I was blown away by the level of personal detail and the history of China in Wild Swans which I read and reviewed recently. Jung Chang, and her extended family, have witnessed so much pain and anguish over the decades. They have grieved for many, yet she fearlessly continues to document all their lives more than thirty years after the publication of her very successful memoir. Her mother, Xia De-hong, at ninety-four years of age, is unwell but, sadly, their only source of face-to-face communication is now via video. Married to Irish historian Jon Halliday and living in the UK, Chang has had to come to terms with the fact that she will never be able to return home again, with her mother also warning her against travelling to China and to live her life of freedom in the west.
Following on from the success of Wild Swans, in Fly, Wild Swans Chang writes about how her book was viewed in China and the impact it has had on her life since. She did have limited access to China in the intervening years after she left but has not returned since 2018. All her books are banned in China and, with the lack of political freedom and the intensity of the security checks that are now very prevalent, her fear of imprisonment is very real.
She writes about a China on the cusp of positive change post Mao Zedung, but with Chairman Xi Jinping now at the helm for an indeterminate period of time, Chang fears for her country, her relatives and her friends who remain there. Jung Chang’s enduring love for her mother is very evident and the pride she feels for all that belong to her pulses through her work. Her love for her country is also very much evident, as is the heartache she feels about its past, present and future.

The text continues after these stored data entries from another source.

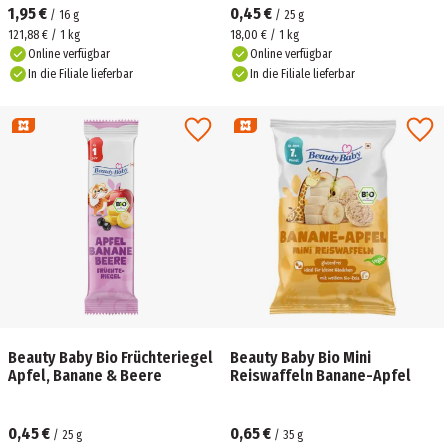
1,95 €
0,45 €
/
16
g
/
25
g
121,88 € / 1 kg
18,00 € / 1 kg
Online verfügbar
Online verfügbar
In die Filiale lieferbar
In die Filiale lieferbar
Beauty Baby Bio Früchteriegel
Beauty Baby Bio Mini
Apfel, Banane & Beere
Reiswaffeln Banane-Apfel
0,45 €
0,65 €
/
25
g
/
35
g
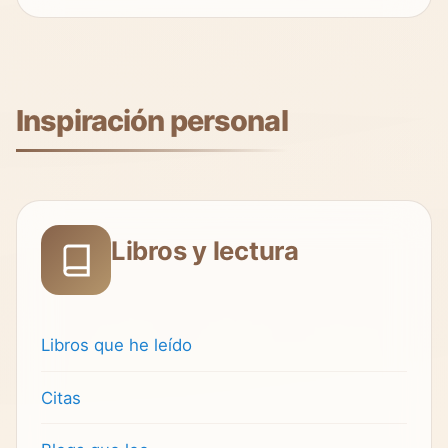
Inspiración personal
Libros y lectura
Libros que he leído
Citas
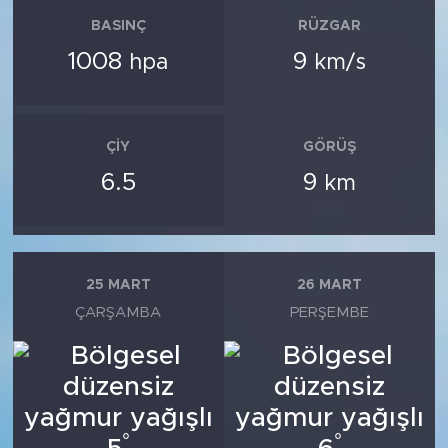
BASINÇ
RÜZGAR
1008
9
hpa
km/s
ÇIY
GÖRÜŞ
6.5
9
km
25 MART
26 MART
ÇARŞAMBA
PERŞEMBE
°
°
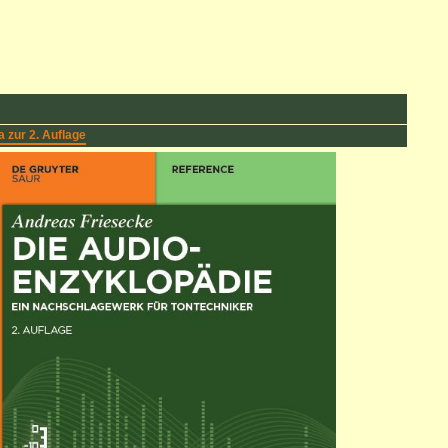
a zur 2. Auflage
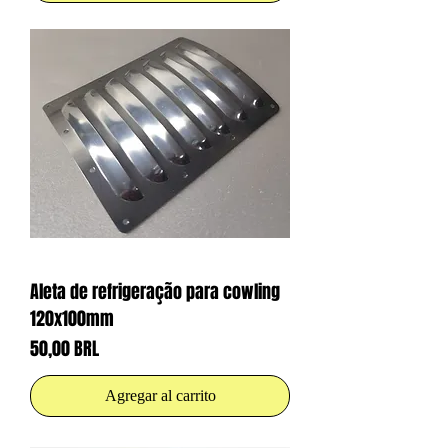
Aleta de refrigeração para cowling
120x100mm
Precio
50,00 BRL
Agregar al carrito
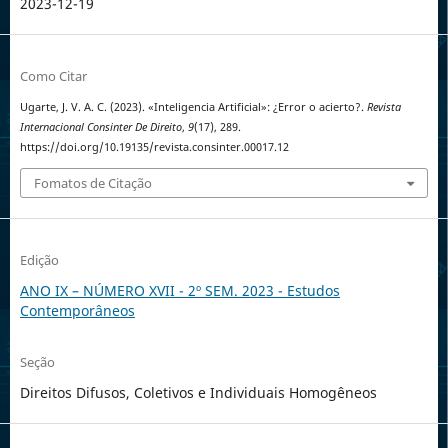
2023-12-19
Como Citar
Ugarte, J. V. A. C. (2023). «Inteligencia Artificial»: ¿Error o acierto?.
Revista
Internacional Consinter De Direito
,
9
(17), 289.
https://doi.org/10.19135/revista.consinter.00017.12
Fomatos de Citação
Edição
ANO IX – NÚMERO XVII - 2º SEM. 2023 - Estudos
Contemporâneos
Seção
Direitos Difusos, Coletivos e Individuais Homogêneos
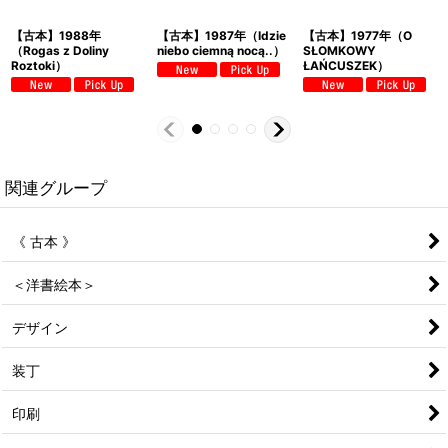
【古本】1988年
【古本】1987年（Idzie
【古本】1977年（O
（Rogas z Doliny
niebo ciemną nocą..）
SŁOMKOWY
Roztoki）
ŁAŃCUSZEK）
関連グループ
《 古本 》
＜洋書絵本＞
デザイン
装丁
印刷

With more fascinating insights, Fly, Wild Swans is another intense and momentous book written by a courageous individual unafraid to express her views. Educational, compelling and potent, Jung Chang’s ability to convey so much within the pages is quite remarkable.
[ Thank you to Harper Collins Ireland for a copy of Fly, Wild Swans in exchange for my honest review ]

[ Bio ]
Jung Chang was born in Yibin, Sichuan Province, China, in 1952. She was briefly a Red Guard, and then a peasant, a ‘barefoot doctor’, a steelworker and an electrician.
She came to Britain in 1978, and became the first person from the People’s Republic of China to receive a doctorate from a British university.
Her books include ‘Wild Swans’, which won the 1992 NCR Book Award and the 1993 British Book of the Year, and which has sold more than 15 million copies worldwide, except in China where it is banned, as are all of her other books. She lives in London.
Her latest book is, Fly, Wild Swans: My Mother, Myself and China (2025).
Read more: https://www.jungchang.net/biography






Wonderful review, Mairead! I remember her first book being everywhere when it first published and I imagine this will be just as popular!
Thank you Nicki. There are references to Wild Swans throughout so it can be read on its own but I do think one would have a better experience reading Wild Swans first x
I read Wild Swans many years ago and was deeply moved by it. I hope to get around to reading this follow-up book at some point. Interestingly it’s getting mixed reviews in some quarters.
I did see one reference to the fact that she wrote it from a distance so some people felt it didnt have the same impact, but tbf she does express her reticence to return since 2018 is very much due to possible imprisonment.
I have a lot of admiration for her. Saw her in Lismore years ago at the travel writing festival.
I’d say that was quite a memorable experience.